▶ [TO BE DONE]
Render every one of the lines below as a Markdown table with two columns, Row and Line, numbering the rows in order and leaving out blank lines.

>> BEGIN RECORDED DATA

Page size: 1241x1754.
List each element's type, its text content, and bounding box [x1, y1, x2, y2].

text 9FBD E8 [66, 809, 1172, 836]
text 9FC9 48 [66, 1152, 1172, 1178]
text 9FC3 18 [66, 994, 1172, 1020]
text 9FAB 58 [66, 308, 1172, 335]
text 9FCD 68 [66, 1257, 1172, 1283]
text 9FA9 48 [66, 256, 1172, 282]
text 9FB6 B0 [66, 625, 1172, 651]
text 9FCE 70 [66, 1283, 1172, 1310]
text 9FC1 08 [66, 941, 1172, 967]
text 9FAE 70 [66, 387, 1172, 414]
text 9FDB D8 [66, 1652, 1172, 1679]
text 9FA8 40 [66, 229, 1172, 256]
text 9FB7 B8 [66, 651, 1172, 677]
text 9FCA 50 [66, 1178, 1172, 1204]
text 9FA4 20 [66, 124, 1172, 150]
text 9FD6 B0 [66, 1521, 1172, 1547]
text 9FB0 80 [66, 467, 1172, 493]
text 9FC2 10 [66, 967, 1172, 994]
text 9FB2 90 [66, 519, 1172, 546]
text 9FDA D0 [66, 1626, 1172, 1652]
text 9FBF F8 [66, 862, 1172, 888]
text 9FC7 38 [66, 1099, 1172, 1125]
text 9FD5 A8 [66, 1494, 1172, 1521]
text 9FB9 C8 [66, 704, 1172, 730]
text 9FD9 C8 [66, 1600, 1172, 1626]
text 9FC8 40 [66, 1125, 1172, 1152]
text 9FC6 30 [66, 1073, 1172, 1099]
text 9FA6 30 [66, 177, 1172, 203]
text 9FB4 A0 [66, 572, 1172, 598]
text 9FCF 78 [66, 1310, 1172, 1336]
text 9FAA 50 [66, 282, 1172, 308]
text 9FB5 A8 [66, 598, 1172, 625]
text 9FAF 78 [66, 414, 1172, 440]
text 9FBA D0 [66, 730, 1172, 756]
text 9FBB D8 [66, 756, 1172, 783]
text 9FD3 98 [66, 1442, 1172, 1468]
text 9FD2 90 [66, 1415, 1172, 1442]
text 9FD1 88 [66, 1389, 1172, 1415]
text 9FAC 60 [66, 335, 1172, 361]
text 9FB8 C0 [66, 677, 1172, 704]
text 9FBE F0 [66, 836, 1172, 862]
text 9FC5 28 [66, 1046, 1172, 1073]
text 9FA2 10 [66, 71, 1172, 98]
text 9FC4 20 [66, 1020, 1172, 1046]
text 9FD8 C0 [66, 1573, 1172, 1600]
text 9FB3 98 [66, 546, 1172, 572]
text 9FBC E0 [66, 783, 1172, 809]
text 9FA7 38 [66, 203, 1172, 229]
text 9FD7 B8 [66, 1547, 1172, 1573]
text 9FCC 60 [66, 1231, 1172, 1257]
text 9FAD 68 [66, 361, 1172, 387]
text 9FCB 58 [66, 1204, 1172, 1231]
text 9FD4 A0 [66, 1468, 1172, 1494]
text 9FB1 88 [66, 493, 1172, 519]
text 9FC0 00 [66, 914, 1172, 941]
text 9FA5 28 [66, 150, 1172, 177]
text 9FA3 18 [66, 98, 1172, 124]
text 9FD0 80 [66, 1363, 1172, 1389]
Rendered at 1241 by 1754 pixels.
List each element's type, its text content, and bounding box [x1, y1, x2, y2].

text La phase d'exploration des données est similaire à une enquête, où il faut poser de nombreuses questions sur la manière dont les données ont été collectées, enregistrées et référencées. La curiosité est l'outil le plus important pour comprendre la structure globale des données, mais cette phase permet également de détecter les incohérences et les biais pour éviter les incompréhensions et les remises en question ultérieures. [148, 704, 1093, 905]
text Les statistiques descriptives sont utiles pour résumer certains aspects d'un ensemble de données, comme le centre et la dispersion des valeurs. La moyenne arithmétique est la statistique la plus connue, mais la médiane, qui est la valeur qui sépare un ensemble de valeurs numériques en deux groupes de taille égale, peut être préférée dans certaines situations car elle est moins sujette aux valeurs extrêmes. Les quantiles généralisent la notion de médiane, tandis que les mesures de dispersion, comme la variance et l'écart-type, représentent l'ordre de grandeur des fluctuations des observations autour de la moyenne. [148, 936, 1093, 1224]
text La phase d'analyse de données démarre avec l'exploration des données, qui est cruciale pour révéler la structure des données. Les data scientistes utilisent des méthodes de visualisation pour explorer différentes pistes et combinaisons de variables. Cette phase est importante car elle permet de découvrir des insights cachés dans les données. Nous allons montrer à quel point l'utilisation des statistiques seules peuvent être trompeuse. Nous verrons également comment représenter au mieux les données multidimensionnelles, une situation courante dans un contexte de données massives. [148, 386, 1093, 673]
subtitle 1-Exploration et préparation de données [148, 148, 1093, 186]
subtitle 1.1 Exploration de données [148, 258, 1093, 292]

>> END RECORDED DATA

▶ [RESPONSE FOR THIS EXERCISE]
| Row | Line |
|---|---|
| 1 | Page size: 1241x1754. |
| 2 | List each element's type, its text content, and bounding box [x1, y1, x2, y2]. |
| 3 | text 9FBD E8 [66, 809, 1172, 836] |
| 4 | text 9FC9 48 [66, 1152, 1172, 1178] |
| 5 | text 9FC3 18 [66, 994, 1172, 1020] |
| 6 | text 9FAB 58 [66, 308, 1172, 335] |
| 7 | text 9FCD 68 [66, 1257, 1172, 1283] |
| 8 | text 9FA9 48 [66, 256, 1172, 282] |
| 9 | text 9FB6 B0 [66, 625, 1172, 651] |
| 10 | text 9FCE 70 [66, 1283, 1172, 1310] |
| 11 | text 9FC1 08 [66, 941, 1172, 967] |
| 12 | text 9FAE 70 [66, 387, 1172, 414] |
| 13 | text 9FDB D8 [66, 1652, 1172, 1679] |
| 14 | text 9FA8 40 [66, 229, 1172, 256] |
| 15 | text 9FB7 B8 [66, 651, 1172, 677] |
| 16 | text 9FCA 50 [66, 1178, 1172, 1204] |
| 17 | text 9FA4 20 [66, 124, 1172, 150] |
| 18 | text 9FD6 B0 [66, 1521, 1172, 1547] |
| 19 | text 9FB0 80 [66, 467, 1172, 493] |
| 20 | text 9FC2 10 [66, 967, 1172, 994] |
| 21 | text 9FB2 90 [66, 519, 1172, 546] |
| 22 | text 9FDA D0 [66, 1626, 1172, 1652] |
| 23 | text 9FBF F8 [66, 862, 1172, 888] |
| 24 | text 9FC7 38 [66, 1099, 1172, 1125] |
| 25 | text 9FD5 A8 [66, 1494, 1172, 1521] |
| 26 | text 9FB9 C8 [66, 704, 1172, 730] |
| 27 | text 9FD9 C8 [66, 1600, 1172, 1626] |
| 28 | text 9FC8 40 [66, 1125, 1172, 1152] |
| 29 | text 9FC6 30 [66, 1073, 1172, 1099] |
| 30 | text 9FA6 30 [66, 177, 1172, 203] |
| 31 | text 9FB4 A0 [66, 572, 1172, 598] |
| 32 | text 9FCF 78 [66, 1310, 1172, 1336] |
| 33 | text 9FAA 50 [66, 282, 1172, 308] |
| 34 | text 9FB5 A8 [66, 598, 1172, 625] |
| 35 | text 9FAF 78 [66, 414, 1172, 440] |
| 36 | text 9FBA D0 [66, 730, 1172, 756] |
| 37 | text 9FBB D8 [66, 756, 1172, 783] |
| 38 | text 9FD3 98 [66, 1442, 1172, 1468] |
| 39 | text 9FD2 90 [66, 1415, 1172, 1442] |
| 40 | text 9FD1 88 [66, 1389, 1172, 1415] |
| 41 | text 9FAC 60 [66, 335, 1172, 361] |
| 42 | text 9FB8 C0 [66, 677, 1172, 704] |
| 43 | text 9FBE F0 [66, 836, 1172, 862] |
| 44 | text 9FC5 28 [66, 1046, 1172, 1073] |
| 45 | text 9FA2 10 [66, 71, 1172, 98] |
| 46 | text 9FC4 20 [66, 1020, 1172, 1046] |
| 47 | text 9FD8 C0 [66, 1573, 1172, 1600] |
| 48 | text 9FB3 98 [66, 546, 1172, 572] |
| 49 | text 9FBC E0 [66, 783, 1172, 809] |
| 50 | text 9FA7 38 [66, 203, 1172, 229] |
| 51 | text 9FD7 B8 [66, 1547, 1172, 1573] |
| 52 | text 9FCC 60 [66, 1231, 1172, 1257] |
| 53 | text 9FAD 68 [66, 361, 1172, 387] |
| 54 | text 9FCB 58 [66, 1204, 1172, 1231] |
| 55 | text 9FD4 A0 [66, 1468, 1172, 1494] |
| 56 | text 9FB1 88 [66, 493, 1172, 519] |
| 57 | text 9FC0 00 [66, 914, 1172, 941] |
| 58 | text 9FA5 28 [66, 150, 1172, 177] |
| 59 | text 9FA3 18 [66, 98, 1172, 124] |
| 60 | text 9FD0 80 [66, 1363, 1172, 1389] |
| 61 | Rendered at 1241 by 1754 pixels. |
| 62 | List each element's type, its text content, and bounding box [x1, y1, x2, y2]. |
| 63 | text La phase d'exploration des données est similaire à une enquête, où il faut poser de nombreuses questions sur la manière dont les données ont été collectées, enregistrées et référencées. La curiosité est l'outil le plus important pour comprendre la structure globale des données, mais cette phase permet également de détecter les incohérences et les biais pour éviter les incompréhensions et les remises en question ultérieures. [148, 704, 1093, 905] |
| 64 | text Les statistiques descriptives sont utiles pour résumer certains aspects d'un ensemble de données, comme le centre et la dispersion des valeurs. La moyenne arithmétique est la statistique la plus connue, mais la médiane, qui est la valeur qui sépare un ensemble de valeurs numériques en deux groupes de taille égale, peut être préférée dans certaines situations car elle est moins sujette aux valeurs extrêmes. Les quantiles généralisent la notion de médiane, tandis que les mesures de dispersion, comme la variance et l'écart-type, représentent l'ordre de grandeur des fluctuations des observations autour de la moyenne. [148, 936, 1093, 1224] |
| 65 | text La phase d'analyse de données démarre avec l'exploration des données, qui est cruciale pour révéler la structure des données. Les data scientistes utilisent des méthodes de visualisation pour explorer différentes pistes et combinaisons de variables. Cette phase est importante car elle permet de découvrir des insights cachés dans les données. Nous allons montrer à quel point l'utilisation des statistiques seules peuvent être trompeuse. Nous verrons également comment représenter au mieux les données multidimensionnelles, une situation courante dans un contexte de données massives. [148, 386, 1093, 673] |
| 66 | subtitle 1-Exploration et préparation de données [148, 148, 1093, 186] |
| 67 | subtitle 1.1 Exploration de données [148, 258, 1093, 292] |